Lutter contre la désertification bancaire en maintenant une présence dans des territoires où les agences sont de toute façon appelées à disparaître : sur le papier, le projet paraît plutôt vertueux. Pourtant, estime Frédéric Guyonnet, président national du SNB/CFE-CGC, ce serait « une catastrophe pour les clients ». Il craint en effet que les CIL soient de simples « vendeurs », plutôt que des conseillers, incités par leur mode de rémunération à faire passer leur intérêt - vendre le maximum de produits - avant celui des clients - bénéficier de produits adaptés à ses besoins. Aurélien Soustre, membre de la direction fédérale de la CGT banques assurances, confirme : il y a un risque de voir le devoir de conseil passer au second plan, bien qu’il s’applique également aux intermédiaires bancaires : « Ce serait une manière de balayer les progrès obtenus en la matière depuis la crise de 2008 », craint celui qui est également représentant des salariés au Comité consultatif du secteur financier (CCSF).

Autre problème concret posé par le projet : celui du secret bancaire. Pour pouvoir mener à bien leurs missions, ces CIL devront en effet avoir accès aux données des clients détenues par la banque. Le projet de la CEBPL ne s’en cache pas : « le CIL aura accès aux données clients sous réserve d’un accord explicite », et notamment de la « signature d’une clause autorisant la levée du secret bancaire au profit du banquier entrepreneur ». Cela représente un « risque » et un amoindrissement de la protection du client », estime Aurélien Soustre, qui ajoute qu’il « n’est pas sain qu’une entreprise ait recours à des indépendants pour des activités aussi stratégiques. »

Peut-on parler d’uberisation ?

Le projet, toutefois, n’est pas seulement problématique pour les clients. Il l’est également pour les salariés. « Il y a des craintes légitimes pour l’emploi », confime Aurélien Soustre, qui craint que les conseillers concernés par les fermetures d’agences en zones rurales soient encouragés à se convertir en CIL, parce qu’ils sont attirés par le statut d’indépendant ou qu’ils veulent éviter une mutation géographique. Le représentant syndical les met en garde : « On ne peut pas parler d’indépendance quand on dépend d’un seul gros client ». En ce sens, le CIL présente, selon lui, des points communs avec le chauffeur Uber ou le livreur Deliveroo, qui dépendent entièrement du travail apporté par la plateforme et leur sont au final totalement subordonnés, à la merci par exemple d’un changement de commissionnement.
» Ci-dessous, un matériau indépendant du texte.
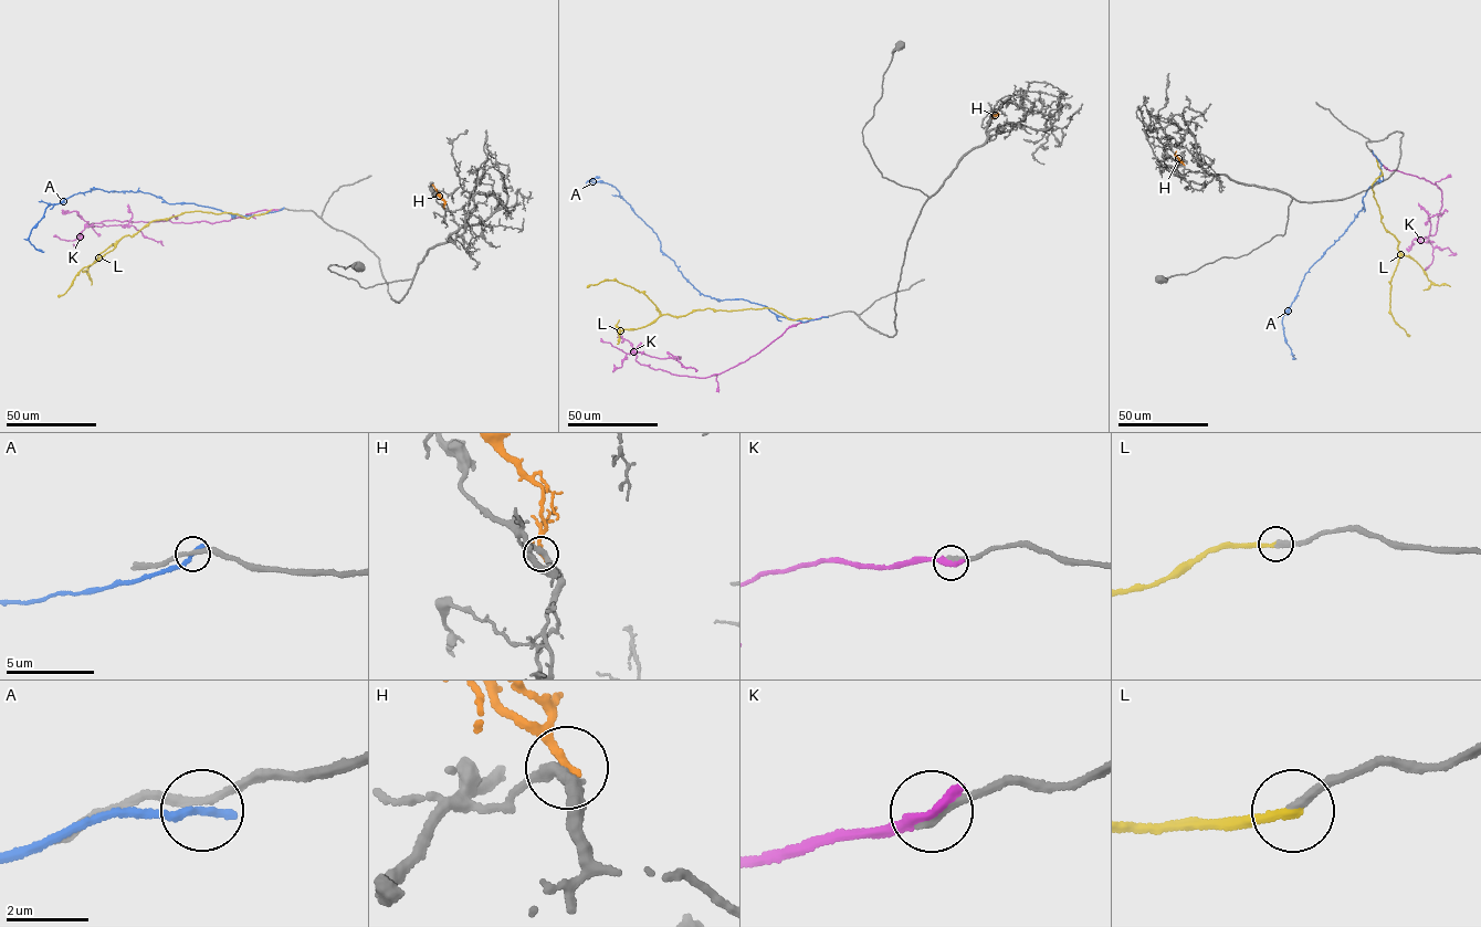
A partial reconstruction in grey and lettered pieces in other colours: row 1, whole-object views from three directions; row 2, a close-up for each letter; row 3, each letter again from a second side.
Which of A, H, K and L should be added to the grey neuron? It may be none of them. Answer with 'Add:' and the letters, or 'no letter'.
Add: L

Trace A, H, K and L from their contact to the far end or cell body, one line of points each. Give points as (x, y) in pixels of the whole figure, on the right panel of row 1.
A: (1372, 151), (1380, 171), (1363, 197), (1365, 209), (1310, 267), (1283, 315), (1287, 343), (1293, 357)
H: (1184, 165), (1174, 155), (1176, 150)
K: (1374, 155), (1385, 168), (1424, 178), (1441, 190), (1437, 230), (1429, 241), (1428, 217), (1448, 211)
L: (1374, 155), (1383, 175), (1372, 186), (1374, 196), (1400, 254), (1390, 283), (1390, 314), (1409, 335)

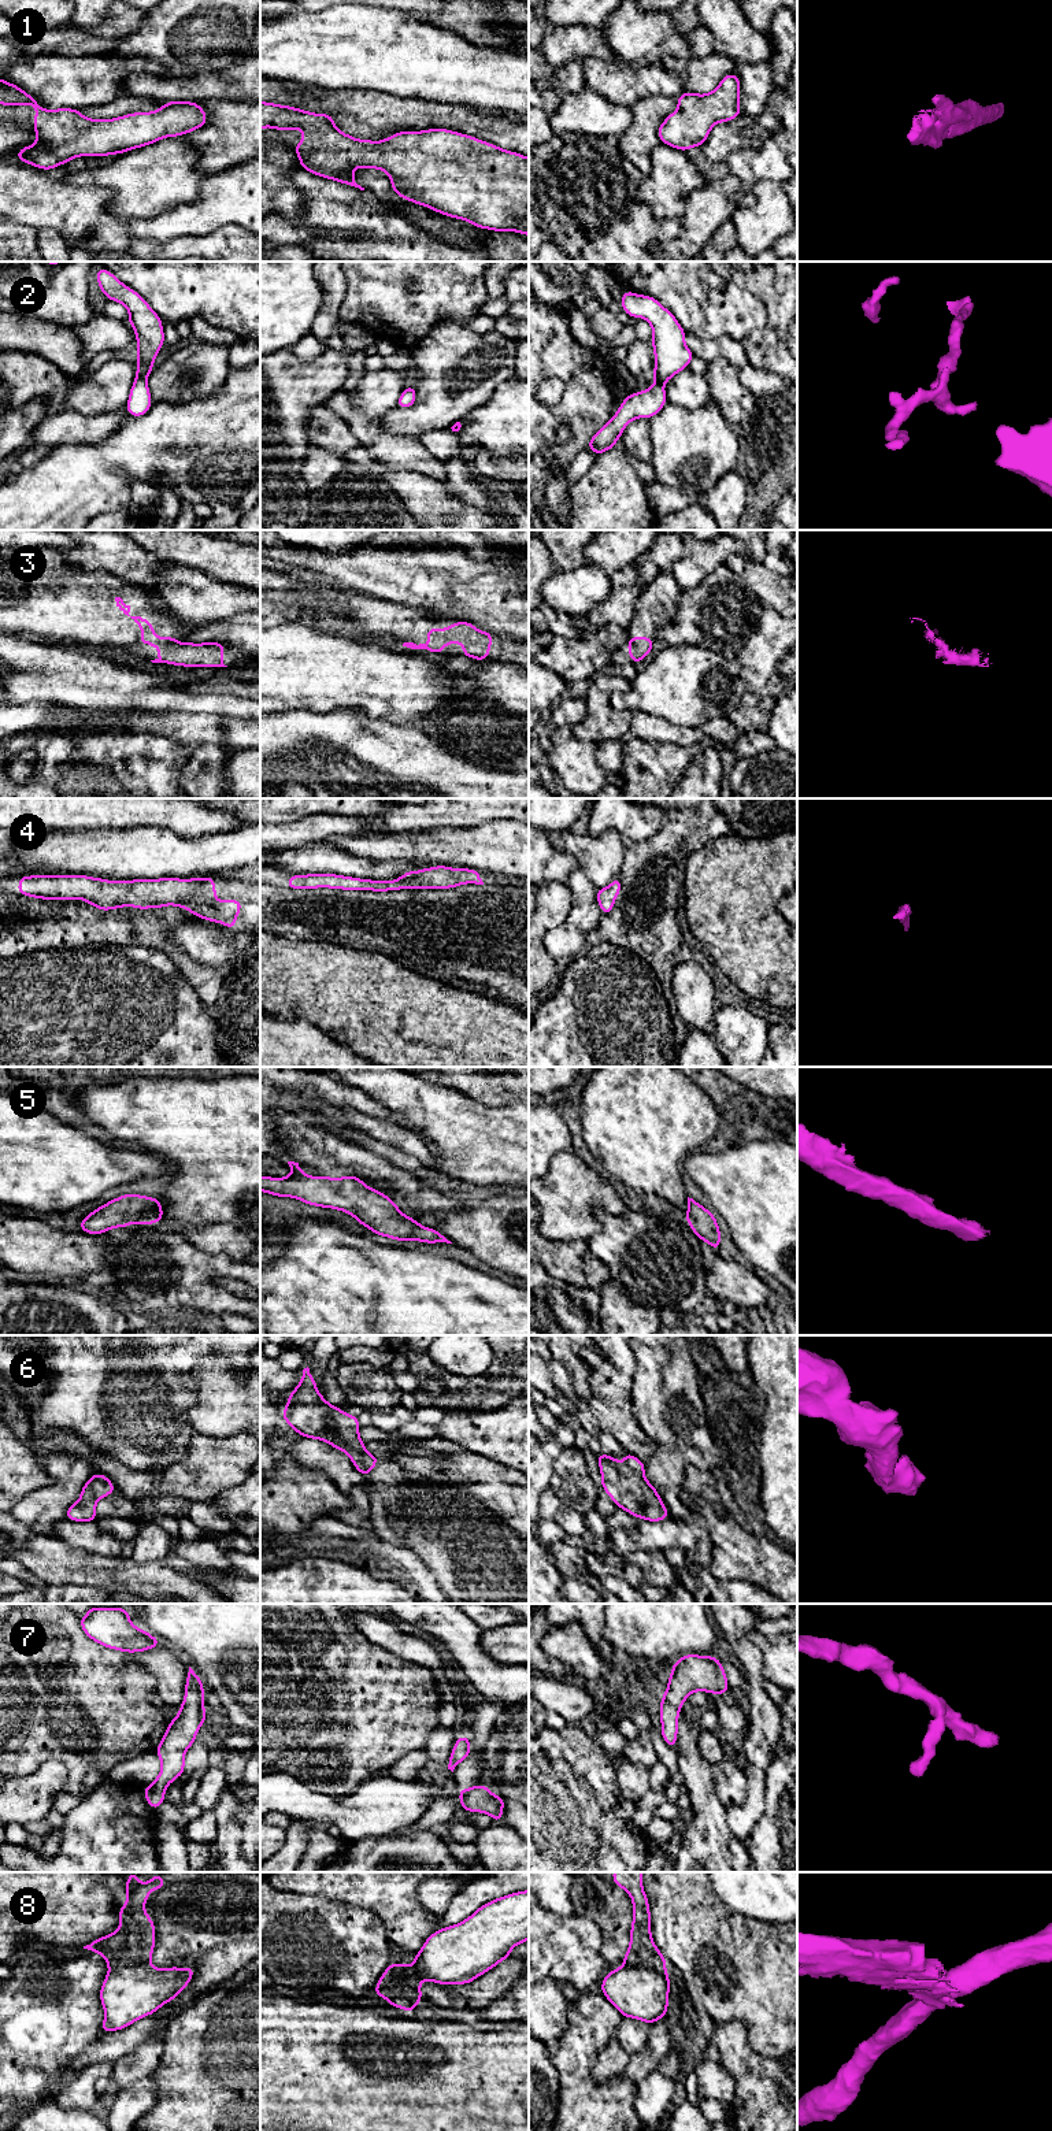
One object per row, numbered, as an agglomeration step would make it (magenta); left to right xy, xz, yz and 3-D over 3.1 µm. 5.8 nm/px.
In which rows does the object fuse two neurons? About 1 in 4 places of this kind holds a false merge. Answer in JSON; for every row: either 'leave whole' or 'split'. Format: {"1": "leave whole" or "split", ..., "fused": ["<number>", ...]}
{"1": "leave whole", "2": "leave whole", "3": "leave whole", "4": "leave whole", "5": "leave whole", "6": "leave whole", "7": "leave whole", "8": "split", "fused": ["8"]}

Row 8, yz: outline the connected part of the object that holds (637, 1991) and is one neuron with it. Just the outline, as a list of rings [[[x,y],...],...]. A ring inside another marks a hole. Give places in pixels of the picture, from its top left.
[[[627,1964],[611,1969],[601,1982],[601,1993],[623,2017],[648,2024],[666,2017],[670,1987],[667,1974]]]

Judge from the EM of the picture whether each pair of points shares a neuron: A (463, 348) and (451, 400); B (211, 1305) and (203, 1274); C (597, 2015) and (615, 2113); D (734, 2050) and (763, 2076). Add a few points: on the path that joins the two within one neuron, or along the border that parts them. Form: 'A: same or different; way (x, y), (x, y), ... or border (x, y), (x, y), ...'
A: same; way (463, 360), (462, 369), (452, 378), (452, 388)
B: same; way (208, 1297), (203, 1292), (203, 1282)
C: same; way (584, 2039), (584, 2076), (585, 2085), (591, 2090)
D: same; way (741, 2057), (756, 2072)

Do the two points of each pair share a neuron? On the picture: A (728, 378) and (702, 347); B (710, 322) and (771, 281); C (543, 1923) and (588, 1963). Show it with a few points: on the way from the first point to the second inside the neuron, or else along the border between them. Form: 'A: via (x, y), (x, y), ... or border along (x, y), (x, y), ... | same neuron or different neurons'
A: border along (707, 362), (726, 359), (737, 370) | different neurons
B: border along (723, 280), (762, 301), (767, 312), (765, 325) | different neurons
C: via (554, 1930), (577, 1953) | same neuron

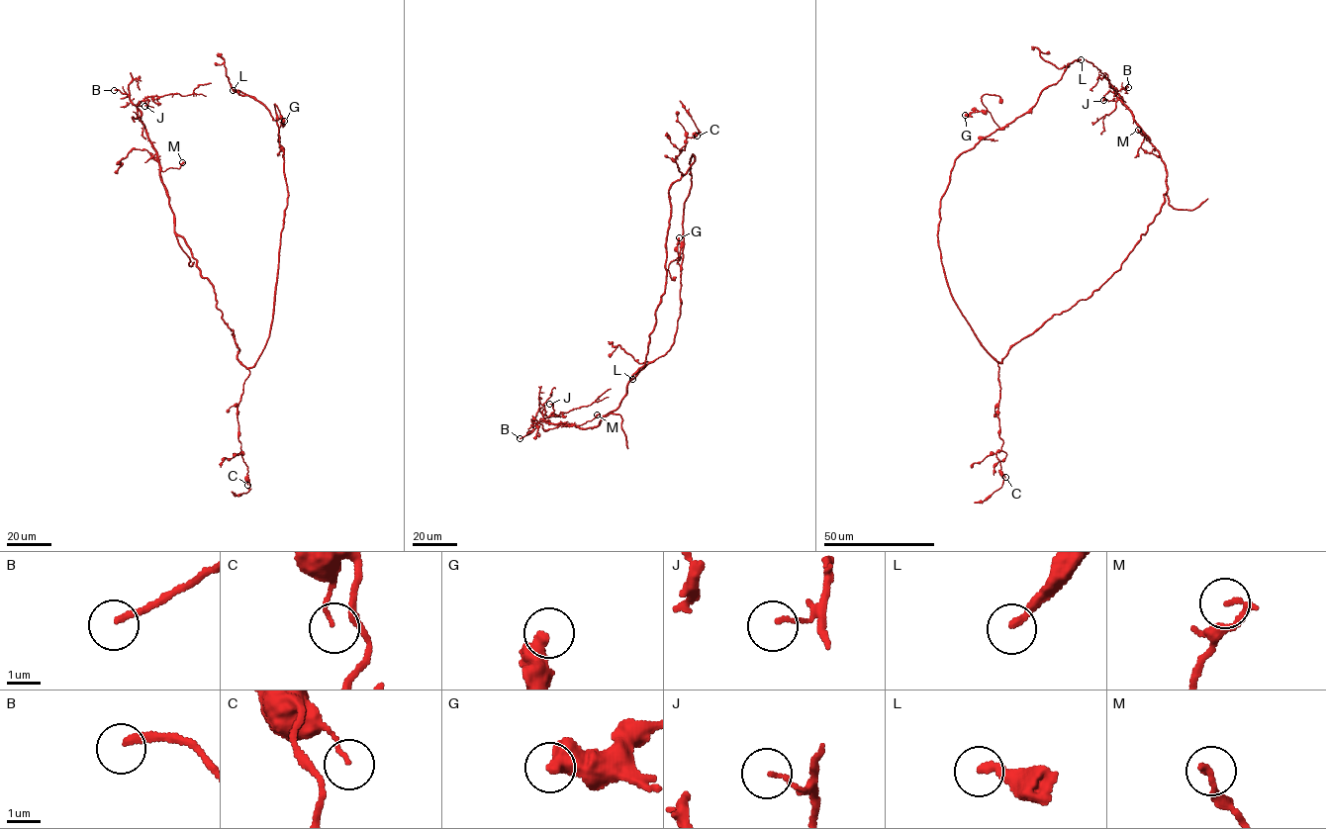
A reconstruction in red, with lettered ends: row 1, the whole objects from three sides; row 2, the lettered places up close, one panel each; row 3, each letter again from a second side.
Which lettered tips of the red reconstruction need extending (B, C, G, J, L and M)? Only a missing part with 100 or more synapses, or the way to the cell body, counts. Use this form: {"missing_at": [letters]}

Le problème se pose d’autant plus qu’on peut légitimement se demander comment un CIL pourra s’en sortir financièrement en opérant sur un territoire où l’activité est considérée comme insuffisante pour permettre à une agence bancaire d’être rentable. Pour Aurélien Soustre, ces agences sont, de fait, rentables, mais pas suffisamment au regard des critères aujourd’hui appliquées par les banques : « Elles sont tentées de ne garder que les agences vaches à lait et de se débarrasser des autres ».

Est-ce la première étape d’un changement plus profond ?

Au final, le projet de BPCE est-il annonciateur d’un changement plus profond de l’organisation des banques de détail ? C’est sans doute aller un peu vite en besogne. Avant de lancer son test, CEBPL va déjà devoir passer deux obstacles. Celui du régulateur du secteur bancaire d’abord, l’Autorité de contrôle prudentiel et de résolution (ACPR), qui doit donner son feu vert à l’expérience. « Ce n’est pas dit que cela passe », estime Aurélien Soustre, qui se demande également ce que la CNIL aura à dire sur l’utilisation des données clients. L'obstacle des syndicats, ensuite, quasi-unanimement opposés à l’expérience et qui ont demandé à BPCE la tenue d’un comité de groupe extraordinaire. Sans succès dans l’immédiat.